Birds of a Brexit feather?

Birds of a feather flock together, they say. Or to put it the way the French do, tell me who you hang out with, and I’ll tell you who you are.

Erdoğan, Trump and May. Birds of a feather? 
Germany has just elected a president of the centre-left, backed by both the two biggest parties, Angela Merkel’s Christian Democrats, and her coalition partners, the Social Democrats.

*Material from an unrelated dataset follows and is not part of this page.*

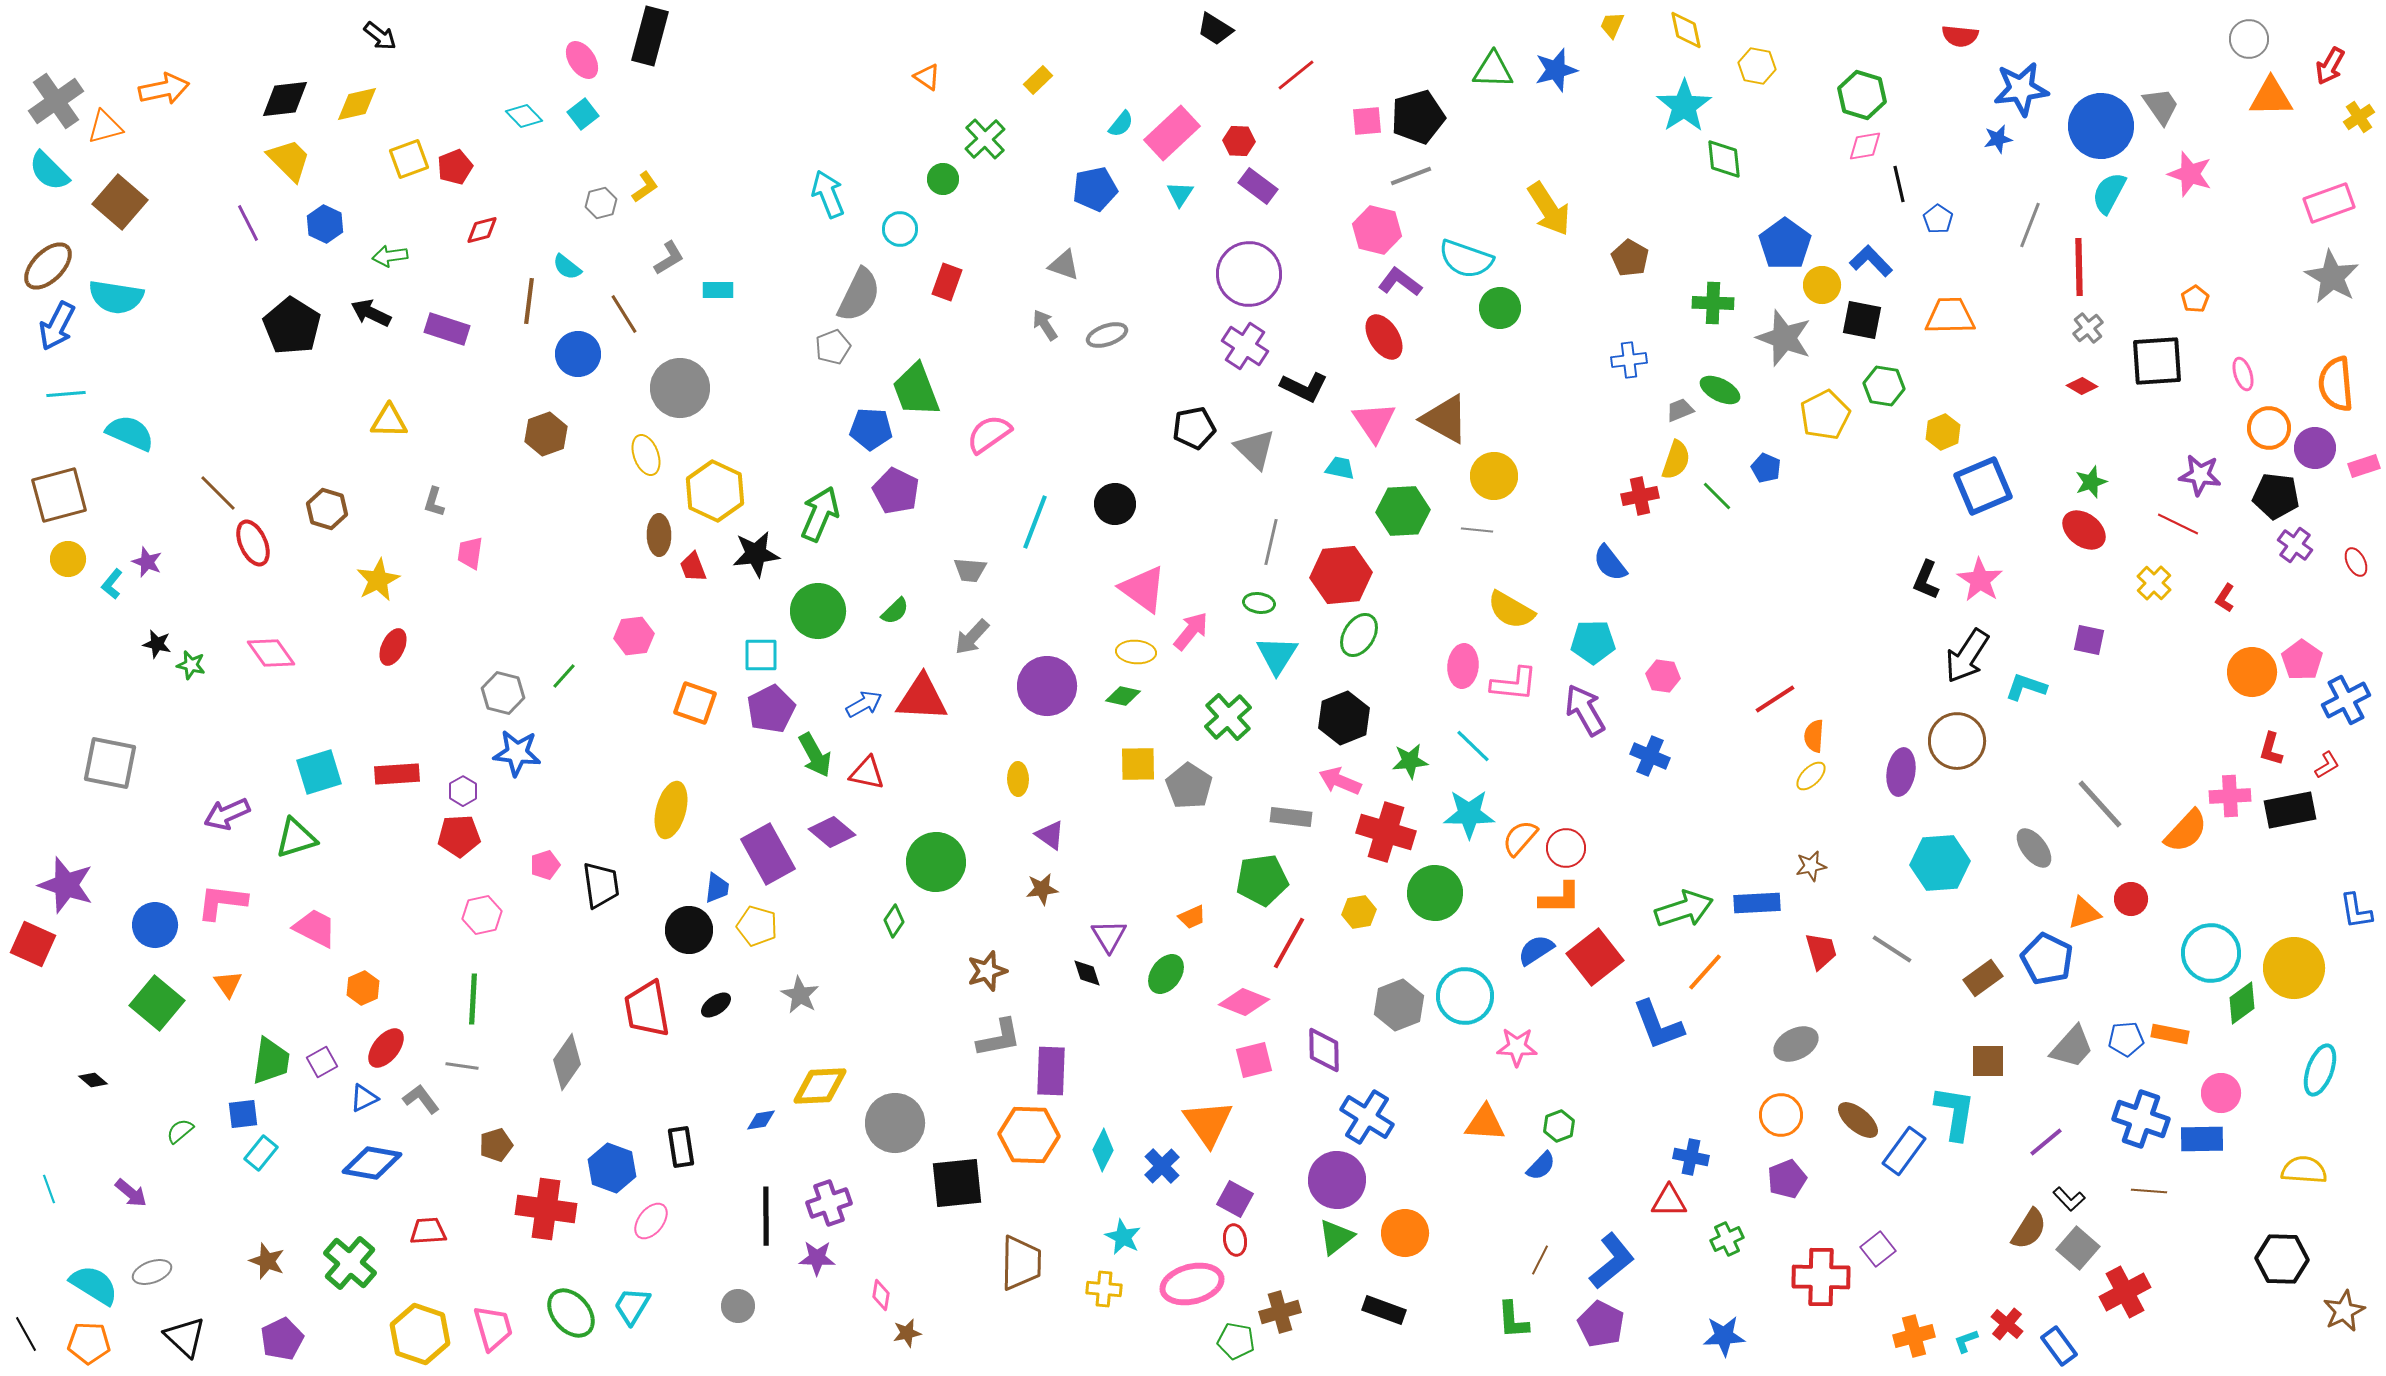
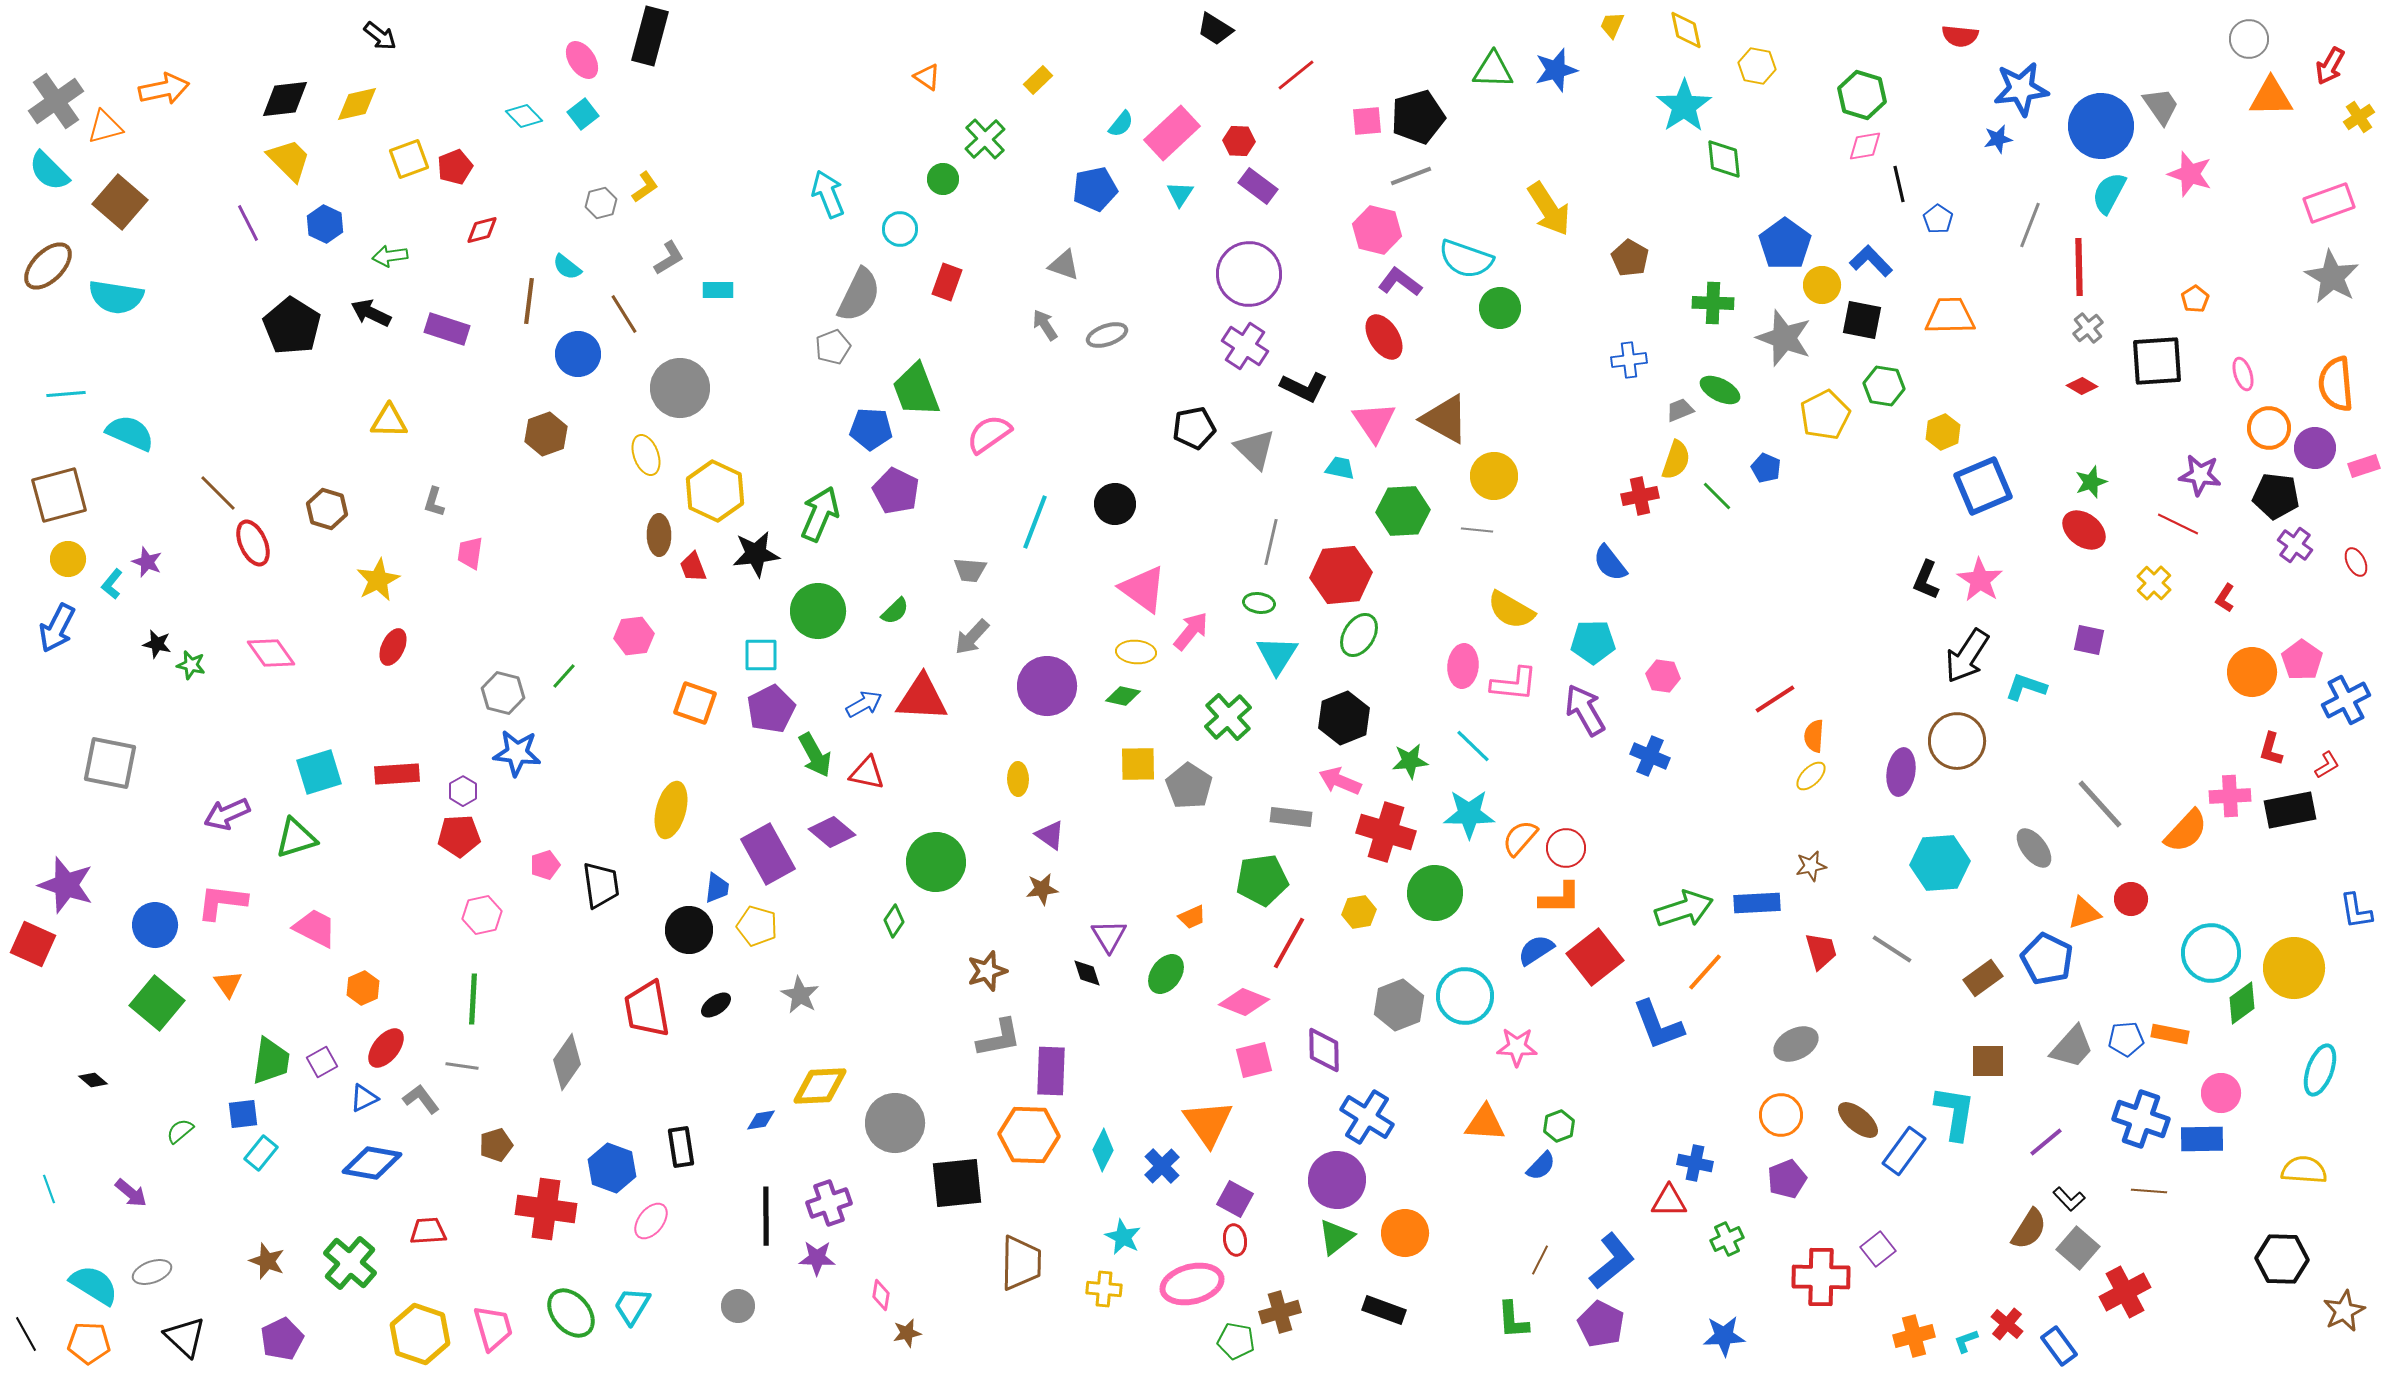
blue arrow at (57, 326): moved 302 px down
blue cross at (1691, 1157): moved 4 px right, 6 px down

It was interesting to be in France last week. Support for the Conservative candidate for the presidential election in May has collapsed, following the publication of revelations about his use of nearly a million euros of public money to employ as political assistants his wife (who claims she did no work or him) and his children (who weren’t qualified for the work they were ostensibly asked to do. Meanwhile, the far-right candidate, Marine le Pen, may we have seen her support peak, at a shockingly high level – perhaps as high as 30% – but with a growing probability that she’ll struggle to raise it any higher and will therefore miss her chance at the presidency. This has raised hopes that  a moderate candidate of the centre left, Emmanuel Macron, may take the prize.

Following on from the defeat of the hard right candidate for the Austrian presidency, it begins to feel as though the unappetising xenophobic nationalism that has gripped Trump’s America and Brexit Britain may not after all be unstoppable. It may, indeed, already have reached its high-water mark.

There’s a glimmer of hope in the darkness, then. A sense that the infection that has been poisoning our societies can be resisted. A growing feeling, even, that Europe can pull together, stand united, and uphold the kind of values we thought, in pre-Trump days, were secure in the democracies.

Sadly, for those nations where the populist currents have already wreaked their toxic harm, that doesn’t make life any easier. Facing a cold, bleak world out there, Britain is having to go, cap in hand, to some dubious friends. In order that it can leave the EU and turns its back on the old friends who may soon be making a stand for the principles we previously believed Britons held dear.

Theresa May was proud to be the first foreign leader to visit Donald Trump. That’s the man who, on grounds of security against terrorism, has been trying to exclude foreigners from seven countries which have never been the source of an attack on American soil. Foiled by the judiciary in his first attempt to impose that diktat, he has resorted to attacks on judges worthy of autocrats anywhere. He’s not keen on journalists who dare to criticise him either.

His visitor, it seems, isn’t that keen on them either. It has been revealed that May’s government is planning legislation against whistle-blowers that threatens them, and journalists who publish the information they provide, with prison. Another hallmark of the authoritarian regime.

Which leads neatly into the tale of May’s next foreign visit, to Turkey. There she called on Recep Tayyip Erdoğan, the strong man who hasn’t merely attacked the judiciary in words, but has dismissed 125,000 people from their jobs, including police and judges, on no better grounds than a denunciation by anonymous informers. Indeed, he even has 45,000 in gaol facing terrorist charges.

Trump and Erdogan. These are the people Brexit Britain has to hang out with.

Does that tell us what Britain’s becoming? Because that feels like a pretty dismal picture of the nation.